What you have to do:
Every line of the data that includes "Liviano" should be copied out.

Version comparison data
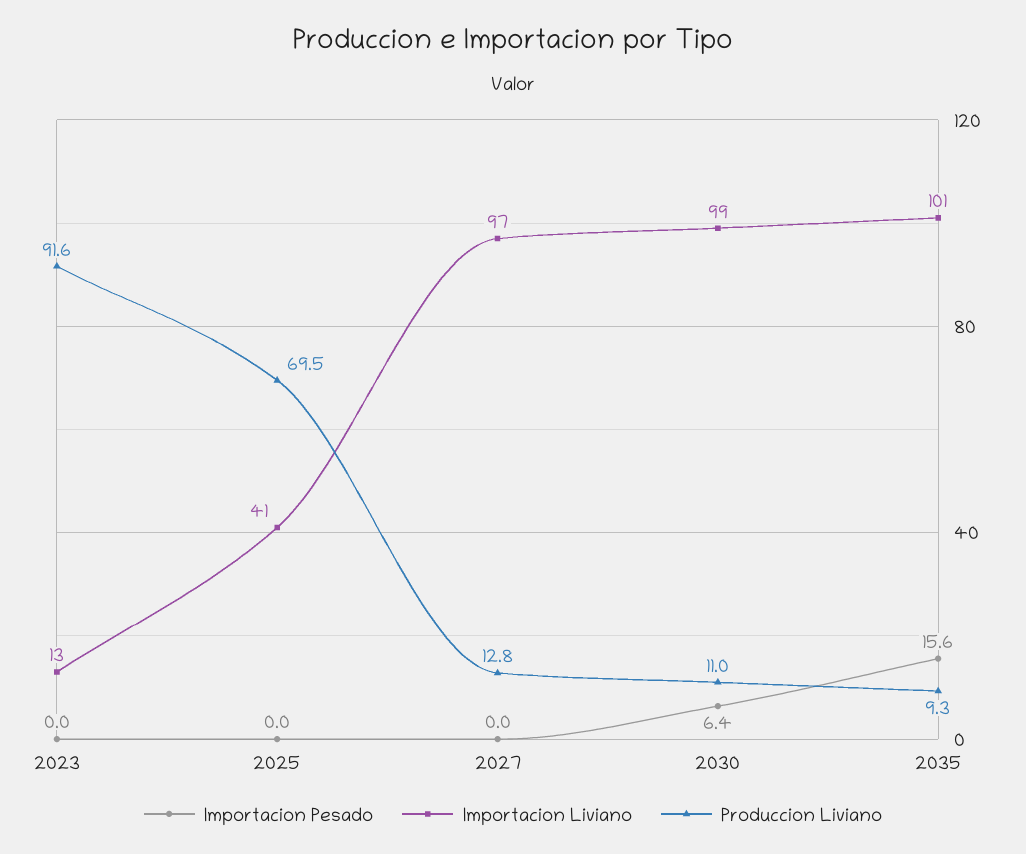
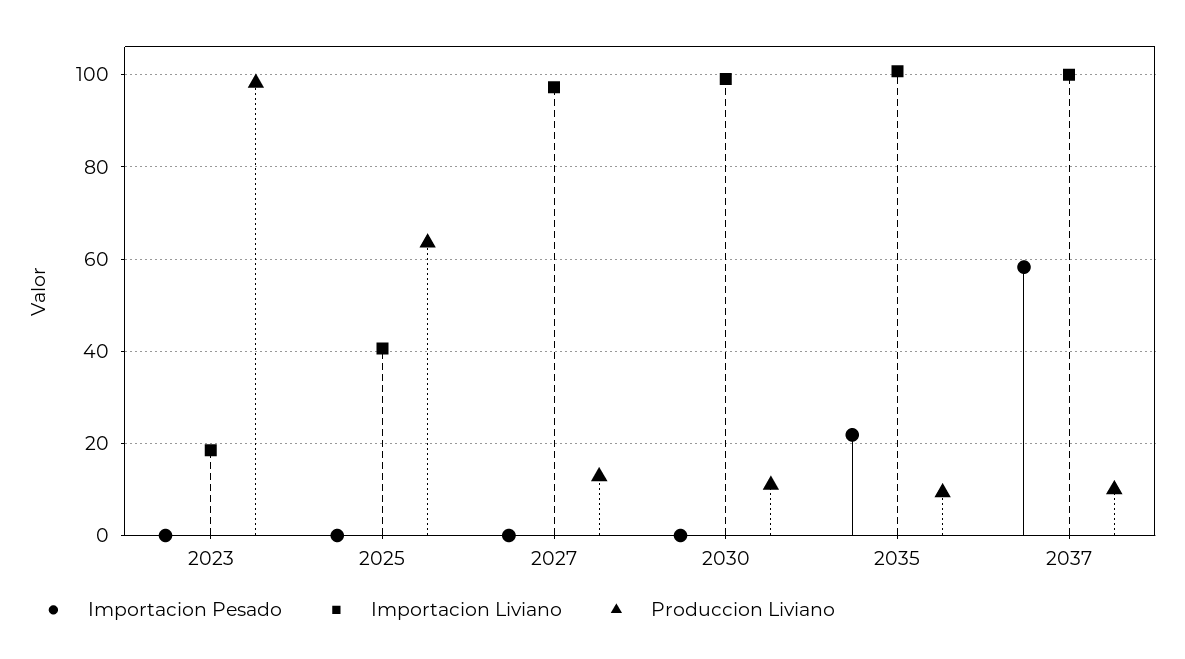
  {
    "Importacion Pesado": {
      "2023": 0,
      "2025": 0,
      "2027": 0,
-     "2030": 6.4,
+     "2030": 0,
-     "2035": 15.6
+     "2035": 22,
+     "2037": 58
    },
    "Importacion Liviano": {
-     "2023": 13,
+     "2023": 18,
      "2025": 41,
      "2027": 97,
      "2030": 99,
-     "2035": 101
+     "2035": 101,
+     "2037": 100
    },
    "Produccion Liviano": {
-     "2023": 91.6,
+     "2023": 98,
-     "2025": 69.5,
+     "2025": 64,
      "2027": 12.8,
      "2030": 11,
-     "2035": 9.3
+     "2035": 9.3,
+     "2037": 10
    }
  }

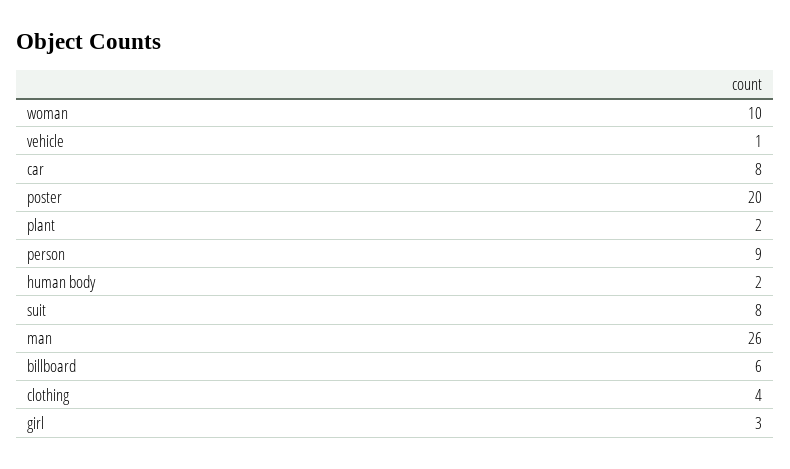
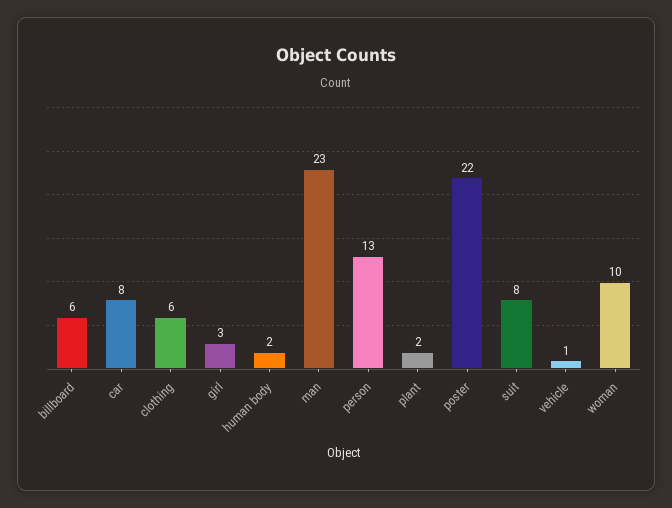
  {
    "woman": 10,
    "vehicle": 1,
    "car": 8,
-   "poster": 20,
+   "poster": 22,
    "plant": 2,
-   "person": 9,
+   "person": 13,
    "human body": 2,
    "suit": 8,
-   "man": 26,
+   "man": 23,
    "billboard": 6,
-   "clothing": 4,
+   "clothing": 6,
    "girl": 3
  }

Result:
    "Importacion Liviano": {
    "Produccion Liviano": {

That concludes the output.